• _Records from a data collection_:
______

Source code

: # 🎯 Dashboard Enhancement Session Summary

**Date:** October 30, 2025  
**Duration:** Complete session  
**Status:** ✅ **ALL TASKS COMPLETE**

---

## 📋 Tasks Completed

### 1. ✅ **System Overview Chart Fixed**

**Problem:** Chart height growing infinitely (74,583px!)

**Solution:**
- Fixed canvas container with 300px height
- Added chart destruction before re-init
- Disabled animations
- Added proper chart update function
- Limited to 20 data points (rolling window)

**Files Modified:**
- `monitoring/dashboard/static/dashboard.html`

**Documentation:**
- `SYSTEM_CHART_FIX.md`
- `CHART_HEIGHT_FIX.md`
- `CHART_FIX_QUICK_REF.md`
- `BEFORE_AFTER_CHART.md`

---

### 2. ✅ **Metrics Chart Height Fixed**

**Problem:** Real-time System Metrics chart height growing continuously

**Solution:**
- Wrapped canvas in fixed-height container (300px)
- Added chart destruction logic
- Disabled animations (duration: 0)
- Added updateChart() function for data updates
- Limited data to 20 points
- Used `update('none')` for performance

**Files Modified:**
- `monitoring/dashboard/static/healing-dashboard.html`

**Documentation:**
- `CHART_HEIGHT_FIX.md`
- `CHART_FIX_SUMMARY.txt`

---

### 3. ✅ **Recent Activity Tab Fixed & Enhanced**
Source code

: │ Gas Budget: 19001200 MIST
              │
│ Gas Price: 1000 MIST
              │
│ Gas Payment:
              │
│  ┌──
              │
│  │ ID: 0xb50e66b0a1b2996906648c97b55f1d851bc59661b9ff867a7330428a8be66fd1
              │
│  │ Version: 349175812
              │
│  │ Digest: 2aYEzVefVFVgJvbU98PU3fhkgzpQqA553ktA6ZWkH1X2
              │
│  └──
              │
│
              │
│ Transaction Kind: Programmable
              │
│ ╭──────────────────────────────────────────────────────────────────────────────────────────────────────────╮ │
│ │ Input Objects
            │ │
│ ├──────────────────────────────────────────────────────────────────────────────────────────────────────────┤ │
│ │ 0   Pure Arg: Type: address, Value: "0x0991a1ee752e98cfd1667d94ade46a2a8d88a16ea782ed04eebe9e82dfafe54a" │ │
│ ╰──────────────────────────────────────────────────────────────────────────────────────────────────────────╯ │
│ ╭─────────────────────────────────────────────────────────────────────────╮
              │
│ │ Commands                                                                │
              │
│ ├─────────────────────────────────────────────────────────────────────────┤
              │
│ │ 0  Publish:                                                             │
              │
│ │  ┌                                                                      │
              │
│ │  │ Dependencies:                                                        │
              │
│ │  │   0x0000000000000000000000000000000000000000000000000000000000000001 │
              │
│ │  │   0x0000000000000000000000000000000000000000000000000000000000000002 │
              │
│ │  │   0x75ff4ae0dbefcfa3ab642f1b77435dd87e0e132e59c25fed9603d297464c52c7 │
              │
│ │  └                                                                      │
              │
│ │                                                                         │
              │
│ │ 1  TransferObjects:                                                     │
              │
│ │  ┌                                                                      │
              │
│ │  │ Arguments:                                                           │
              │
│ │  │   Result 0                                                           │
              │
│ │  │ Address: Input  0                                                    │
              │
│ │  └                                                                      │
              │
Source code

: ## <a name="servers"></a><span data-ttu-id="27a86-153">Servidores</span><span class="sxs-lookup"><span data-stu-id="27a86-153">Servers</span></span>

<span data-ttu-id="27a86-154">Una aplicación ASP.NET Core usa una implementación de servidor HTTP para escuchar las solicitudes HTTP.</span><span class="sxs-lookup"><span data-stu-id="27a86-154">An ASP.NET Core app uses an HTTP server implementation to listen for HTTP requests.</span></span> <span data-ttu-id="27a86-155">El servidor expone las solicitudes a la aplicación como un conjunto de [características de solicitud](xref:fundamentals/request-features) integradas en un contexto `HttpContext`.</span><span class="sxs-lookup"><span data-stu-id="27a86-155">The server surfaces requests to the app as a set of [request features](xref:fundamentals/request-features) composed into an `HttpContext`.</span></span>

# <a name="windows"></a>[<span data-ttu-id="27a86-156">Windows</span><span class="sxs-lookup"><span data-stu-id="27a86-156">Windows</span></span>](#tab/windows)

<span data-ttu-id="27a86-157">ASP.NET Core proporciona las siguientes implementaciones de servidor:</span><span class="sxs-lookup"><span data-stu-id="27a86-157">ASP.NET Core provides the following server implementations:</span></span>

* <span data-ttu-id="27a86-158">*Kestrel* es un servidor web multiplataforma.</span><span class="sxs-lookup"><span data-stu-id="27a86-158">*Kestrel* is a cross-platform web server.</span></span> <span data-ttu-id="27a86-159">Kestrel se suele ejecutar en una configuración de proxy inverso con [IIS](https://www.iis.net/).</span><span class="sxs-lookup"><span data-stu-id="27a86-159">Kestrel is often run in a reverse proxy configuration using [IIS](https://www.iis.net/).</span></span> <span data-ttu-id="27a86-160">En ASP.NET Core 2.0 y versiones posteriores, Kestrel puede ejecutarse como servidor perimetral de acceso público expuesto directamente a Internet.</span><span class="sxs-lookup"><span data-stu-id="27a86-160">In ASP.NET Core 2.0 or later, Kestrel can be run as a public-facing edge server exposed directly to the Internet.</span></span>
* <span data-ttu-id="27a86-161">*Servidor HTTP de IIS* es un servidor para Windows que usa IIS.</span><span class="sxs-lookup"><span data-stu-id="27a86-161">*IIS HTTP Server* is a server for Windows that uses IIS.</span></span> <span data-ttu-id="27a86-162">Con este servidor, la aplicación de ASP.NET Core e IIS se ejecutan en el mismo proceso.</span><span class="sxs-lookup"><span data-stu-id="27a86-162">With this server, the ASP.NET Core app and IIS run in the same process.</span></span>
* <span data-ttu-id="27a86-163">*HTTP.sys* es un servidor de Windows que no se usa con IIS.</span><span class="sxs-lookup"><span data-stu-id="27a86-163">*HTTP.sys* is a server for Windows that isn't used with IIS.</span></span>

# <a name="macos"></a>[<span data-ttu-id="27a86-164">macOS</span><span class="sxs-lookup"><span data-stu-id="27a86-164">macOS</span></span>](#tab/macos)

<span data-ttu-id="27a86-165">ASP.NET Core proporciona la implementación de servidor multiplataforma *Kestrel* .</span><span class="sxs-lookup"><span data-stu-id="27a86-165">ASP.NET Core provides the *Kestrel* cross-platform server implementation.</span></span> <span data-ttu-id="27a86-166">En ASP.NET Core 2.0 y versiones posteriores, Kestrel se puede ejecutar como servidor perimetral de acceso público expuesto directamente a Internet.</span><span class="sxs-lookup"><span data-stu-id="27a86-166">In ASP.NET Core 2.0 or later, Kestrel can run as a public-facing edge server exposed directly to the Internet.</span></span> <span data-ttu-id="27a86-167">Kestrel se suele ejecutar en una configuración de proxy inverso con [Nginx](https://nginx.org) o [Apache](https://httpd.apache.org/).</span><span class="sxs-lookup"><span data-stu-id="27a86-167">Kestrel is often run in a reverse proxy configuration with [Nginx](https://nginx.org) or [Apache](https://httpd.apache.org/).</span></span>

______

• _Requirement_: Report how many lines of the data above include "uses", giving the number and no other words.

• _Task solution_: 2